_Prompt_:
Provide a character-exact reproduction of the lines from the line with "plate: none [15,371,242,434]" to the end of the entries.

Records excerpted from a collection:
○ ○ ○ ○

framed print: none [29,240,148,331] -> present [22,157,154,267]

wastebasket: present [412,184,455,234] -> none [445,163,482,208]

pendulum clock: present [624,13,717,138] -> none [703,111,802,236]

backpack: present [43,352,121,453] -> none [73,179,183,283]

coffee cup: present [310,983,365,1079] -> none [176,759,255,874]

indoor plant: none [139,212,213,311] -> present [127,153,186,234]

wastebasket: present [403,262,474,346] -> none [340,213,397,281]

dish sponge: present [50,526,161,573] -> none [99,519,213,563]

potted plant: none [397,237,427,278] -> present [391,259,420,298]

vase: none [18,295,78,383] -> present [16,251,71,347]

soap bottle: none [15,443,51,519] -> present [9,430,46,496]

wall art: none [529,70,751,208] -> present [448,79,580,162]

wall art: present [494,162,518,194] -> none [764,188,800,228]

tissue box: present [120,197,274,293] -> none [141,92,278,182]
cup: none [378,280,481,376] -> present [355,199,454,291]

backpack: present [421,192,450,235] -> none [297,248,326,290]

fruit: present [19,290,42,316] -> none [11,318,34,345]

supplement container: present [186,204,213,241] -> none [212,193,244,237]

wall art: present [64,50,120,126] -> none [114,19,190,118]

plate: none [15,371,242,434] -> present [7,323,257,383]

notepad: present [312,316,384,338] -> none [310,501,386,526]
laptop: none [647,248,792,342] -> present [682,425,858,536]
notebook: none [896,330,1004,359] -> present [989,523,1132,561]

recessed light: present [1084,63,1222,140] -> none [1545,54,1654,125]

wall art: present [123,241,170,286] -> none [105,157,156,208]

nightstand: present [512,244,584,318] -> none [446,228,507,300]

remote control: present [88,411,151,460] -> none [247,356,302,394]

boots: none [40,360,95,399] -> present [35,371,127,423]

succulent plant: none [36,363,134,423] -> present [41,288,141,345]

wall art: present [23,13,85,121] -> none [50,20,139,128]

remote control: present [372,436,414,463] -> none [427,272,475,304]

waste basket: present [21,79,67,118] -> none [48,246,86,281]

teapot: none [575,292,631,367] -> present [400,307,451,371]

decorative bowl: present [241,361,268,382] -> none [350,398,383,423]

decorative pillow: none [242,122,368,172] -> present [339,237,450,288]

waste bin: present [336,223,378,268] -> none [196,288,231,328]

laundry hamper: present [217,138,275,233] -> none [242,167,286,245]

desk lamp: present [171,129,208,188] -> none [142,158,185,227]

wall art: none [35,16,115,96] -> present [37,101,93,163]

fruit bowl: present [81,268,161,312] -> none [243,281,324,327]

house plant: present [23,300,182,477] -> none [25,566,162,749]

○ ○ ○ ○

_Answer to the problem_:
plate: none [15,371,242,434] -> present [7,323,257,383]

notepad: present [312,316,384,338] -> none [310,501,386,526]
laptop: none [647,248,792,342] -> present [682,425,858,536]
notebook: none [896,330,1004,359] -> present [989,523,1132,561]

recessed light: present [1084,63,1222,140] -> none [1545,54,1654,125]

wall art: present [123,241,170,286] -> none [105,157,156,208]

nightstand: present [512,244,584,318] -> none [446,228,507,300]

remote control: present [88,411,151,460] -> none [247,356,302,394]

boots: none [40,360,95,399] -> present [35,371,127,423]

succulent plant: none [36,363,134,423] -> present [41,288,141,345]

wall art: present [23,13,85,121] -> none [50,20,139,128]

remote control: present [372,436,414,463] -> none [427,272,475,304]

waste basket: present [21,79,67,118] -> none [48,246,86,281]

teapot: none [575,292,631,367] -> present [400,307,451,371]

decorative bowl: present [241,361,268,382] -> none [350,398,383,423]

decorative pillow: none [242,122,368,172] -> present [339,237,450,288]

waste bin: present [336,223,378,268] -> none [196,288,231,328]

laundry hamper: present [217,138,275,233] -> none [242,167,286,245]

desk lamp: present [171,129,208,188] -> none [142,158,185,227]

wall art: none [35,16,115,96] -> present [37,101,93,163]

fruit bowl: present [81,268,161,312] -> none [243,281,324,327]

house plant: present [23,300,182,477] -> none [25,566,162,749]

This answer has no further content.